When you were 16 and turned the radio up to full volume, you weren’t thinking about how this could affect your health. You were simply having fun listening to your tunes.

You had a good time when you were growing up, going to loud concerts and movies. It may even be common for you to have experienced loud noise at work. Long term health problems were the furthest thing from your mind.

You more likely know differently now. Children as young as 12 can have permanent noise-induced hearing loss. But sound is so powerful it can actually be used as a weapon.

Can Sound Make You Ill?

In fact, it Can. Certain sounds can evidently cause you to get sick according to doctors and scientists. This is the reason why.

How Health is Impacted by Loud Noise

Very loud sounds damage the inner ear. After sound passes through the membrane of the eardrum it’s picked up by tiny hairs in the ears. These hairs never grow back once they are damaged. This is what causes the sensorineural hearing loss that many people deal with as they age.

Damaging volume begins at 85 decibels for an 8 hour time period. It only takes 15 minutes for permanent damage to occur at 100 dB. A rock concert is around 120 decibels, which brings about instant, permanent damage.

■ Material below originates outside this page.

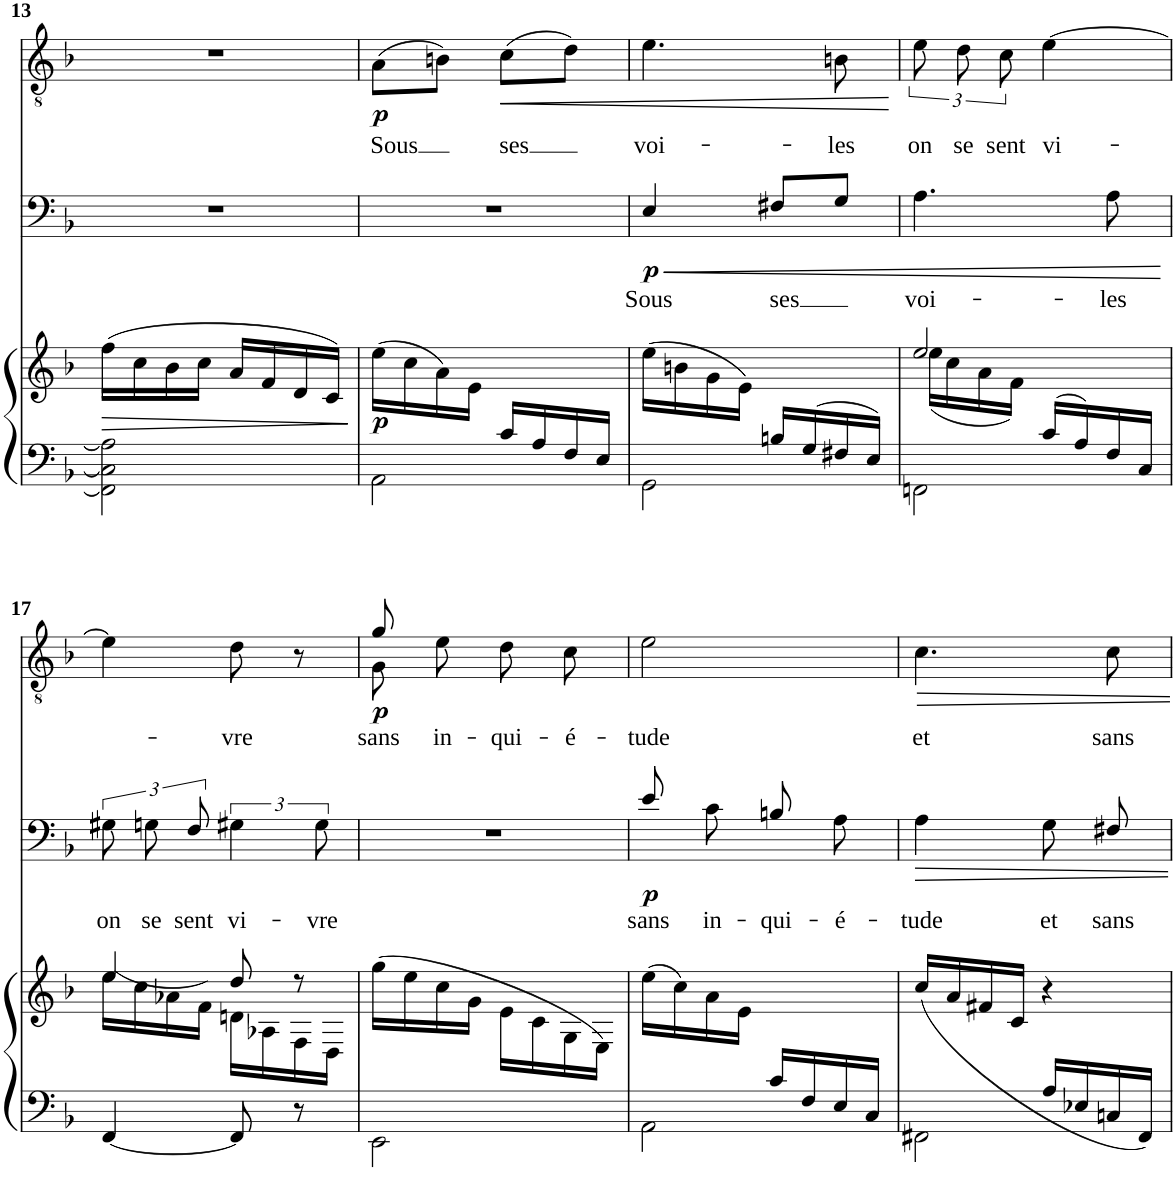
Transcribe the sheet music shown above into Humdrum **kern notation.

Cardiovascular health can also be impacted by noise. High blood pressure, clogged arteries, obesity, and other vascular issues can be the outcome of increased stress hormones induced by overly loud noise. This could explain the memory and headache problems that individuals subjected to loud noise complain about. These are strongly connected to cardiovascular health.

Sound as low as 45 decibels can, according to one study, start to impact your hormones and your heart. A person speaking with a quiet indoor voice is at this volume level.

Your Health is Affected by Certain Sound Frequencies – Here’s How

Cuban diplomats became sick after being subjected to certain sounds several years ago. The sound in Cuba wasn’t very loud. It could even be drowned out by a television. How could it have made people ill?

The answer is frequency.

High Frequency

High frequency sounds such as the one experienced in Cuba can do appreciable harm at lower volumes.

Does the sound of nails on a chalkboard make you cringe? Have you been driven crazy by someone continuously dragging their finger across a folded piece of paper? Have you ever had to cover your ears during a violin recital?

Damage was being done to your hearing if you’ve ever felt pain from high-pitched sound. The damage could have become permanent if you’ve subjected yourself to this sort of sound repeatedly for longer time periods.

Research has also found that you don’t even have to be able to hear the sound. Damaging frequencies can come from lots of common devices such as machinery, trains, sensors, etc.

Low Frequency

Your health can also be affected by infrasound which is extremely low frequency sound. It can resonate the body in such a way that you feel nauseated and disoriented. Some individuals even get migraine symptoms such as flashes of color and light.

Safeguarding Your Hearing

Be mindful of how you feel about specific sounds. Minimize your exposure if certain sounds make you feel pain or other symptoms. Pain is often a warning sign of damage.

Have your hearing checked regularly by a hearing specialist to find out how your hearing might be changing over time.